Reports and investigations
UCLA researchers found that the children of parents who experienced adverse childhood experiences (ACEs)– such as abuse, neglect, violence in the home, or loss of a parent – are at increased risk of arrests and convictions by young adulthood.
The Center for Just Journalism did a report measuring the realities of current crime reporting against the values and goals of journalism, and made a bunch of recommendations.
UPenn published a study on the systematically high rates of ‘failure to appear’ in court by police officers and victims. They note: “victim FTA rates are so persistently high that many appear to be effectively "opting out" of the criminal proceeding.”
Sarah Stillman of the New Yorker wrote a fresh and devastating take on the felony murder rule, which allows prosecution for 1st degree murder of a person who may not have even been on the scene of the crime or intended that anyone die, simply because they participated in planning or doing a felony and someone died. It’s a perverse, archaic rule and should be abolished.
ProPublica is out with yet another impressive investigation, this time on how police departments have undermined the goals and intent of body-worn cameras, by constantly refusing to release the footage. Here’s a thread by the author. Without release, police officers like Derek Chauvin who brutalize people continue to run rampant.
Scrutinize’s recent report finds that the vast majority of NY state’s criminal court decisions are unpublished, making it very challenging to hold judges accountable.
A report from the Wren Collective finds that in most Harris County (Houston) cases ending in a death sentence over the previous 20 years, overworked and rushed defense lawyers (appointed by judges who want to keep the caseload moving) failed to find and present compelling evidence that could have kept their clients off of death row. They recommended that the county create an independent capital defender’s office to properly try death penalty cases.
Wall of Shame
What happens when a system insider tries to change things? Sometimes, they get death threats.
Facial recognition tech is a disaster in New Orleans.

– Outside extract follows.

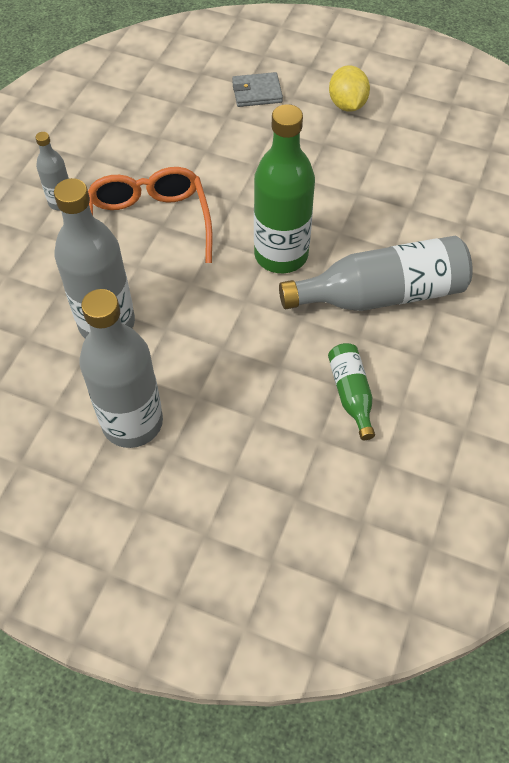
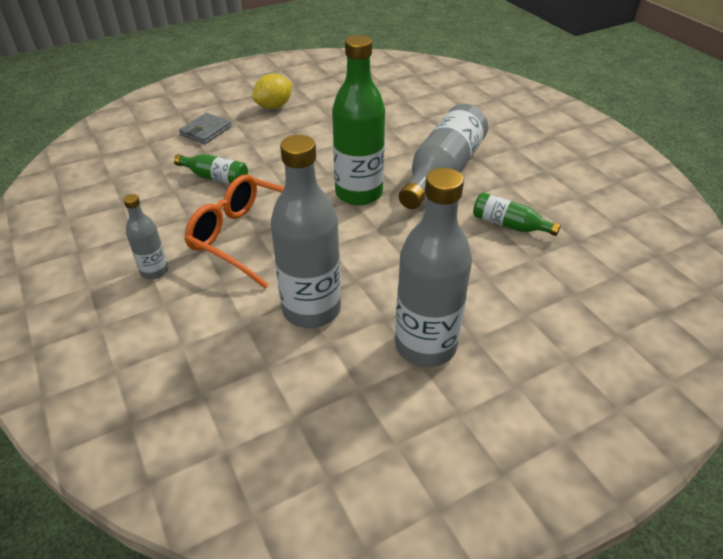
camera: 50 degrees left, 15 degrees down
yellow lemon [329,65,370,112] -> yellow lemon turned 75 degrees counterclockwise [253,74,292,109]
none -> green bottle [174,154,248,184]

ProPublica uncovers rampant, sadistic child abuse in the Tennessee juvenile detention system.
The City of Atlanta has now spent $1.3million litigating to prevent the City from putting a petition on the ballot allowing the voters to decide whether to build a new police training center, aka ‘cop city.’
Fourteen people who were jailed ‘for their own safety’ when experiencing mental health and substance use distress never made it home, according to an investigation by ProPublica and Mississippi Today. They died in those jails in Mississippi, often by suicide, when they weren’t properly supervised and cared for.
Bowing to pressure from the governor, Alabama’s parole board has clammed up completely, refusing grants in almost all cases. This is cruel and devastating to families and people who are incarcerated and have done everything asked of them, is costly to the state, further strains overcrowded systems, and serves no purpose other than allowing the governor to campaign on vengeance and toughness.
Thanks to a change in NY law, people who were victims of sexual assault may sue even if the original statute of limitations has passed. Nearly 700 women have filed lawsuits alleging abuse while they were imprisoned at Rikers Island jail.
The children and teachers at Uvalde knew what to do and followed their training. According to this ProPublica investigation, the police did not.